- _Source records_:
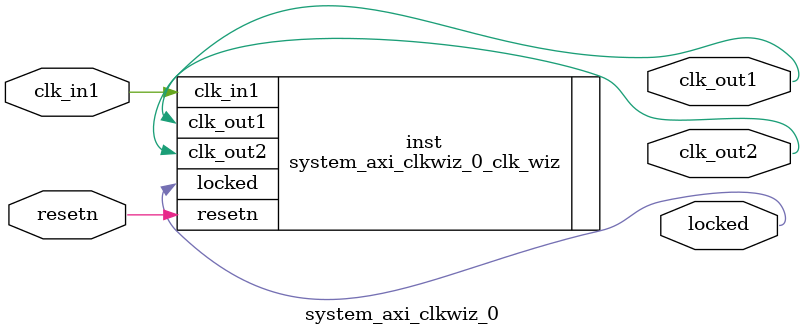
<source format=v>


`timescale 1ps/1ps

(* CORE_GENERATION_INFO = "system_axi_clkwiz_0,clk_wiz_v6_0_3_0_0,{component_name=system_axi_clkwiz_0,use_phase_alignment=true,use_min_o_jitter=false,use_max_i_jitter=false,use_dyn_phase_shift=false,use_inclk_switchover=false,use_dyn_reconfig=false,enable_axi=0,feedback_source=FDBK_AUTO,PRIMITIVE=MMCM,num_out_clk=2,clkin1_period=10.000,clkin2_period=10.000,use_power_down=false,use_reset=true,use_locked=true,use_inclk_stopped=false,feedback_type=SINGLE,CLOCK_MGR_TYPE=NA,manual_override=false}" *)

module system_axi_clkwiz_0 
 (
  // Clock out ports
  output        clk_out1,
  output        clk_out2,
  // Status and control signals
  input         resetn,
  output        locked,
 // Clock in ports
  input         clk_in1
 );

  system_axi_clkwiz_0_clk_wiz inst
  (
  // Clock out ports  
  .clk_out1(clk_out1),
  .clk_out2(clk_out2),
  // Status and control signals               
  .resetn(resetn), 
  .locked(locked),
 // Clock in ports
  .clk_in1(clk_in1)
  );

endmodule

</source>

- _WHAT THE EXERCISE ASKS_:
Because pictures are not wanted, give every entry above again exactly without them.

- _TASK SOLUTION_:
<source format=v>


`timescale 1ps/1ps

(* CORE_GENERATION_INFO = "system_axi_clkwiz_0,clk_wiz_v6_0_3_0_0,{component_name=system_axi_clkwiz_0,use_phase_alignment=true,use_min_o_jitter=false,use_max_i_jitter=false,use_dyn_phase_shift=false,use_inclk_switchover=false,use_dyn_reconfig=false,enable_axi=0,feedback_source=FDBK_AUTO,PRIMITIVE=MMCM,num_out_clk=2,clkin1_period=10.000,clkin2_period=10.000,use_power_down=false,use_reset=true,use_locked=true,use_inclk_stopped=false,feedback_type=SINGLE,CLOCK_MGR_TYPE=NA,manual_override=false}" *)

module system_axi_clkwiz_0 
 (
  // Clock out ports
  output        clk_out1,
  output        clk_out2,
  // Status and control signals
  input         resetn,
  output        locked,
 // Clock in ports
  input         clk_in1
 );

  system_axi_clkwiz_0_clk_wiz inst
  (
  // Clock out ports  
  .clk_out1(clk_out1),
  .clk_out2(clk_out2),
  // Status and control signals               
  .resetn(resetn), 
  .locked(locked),
 // Clock in ports
  .clk_in1(clk_in1)
  );

endmodule

</source>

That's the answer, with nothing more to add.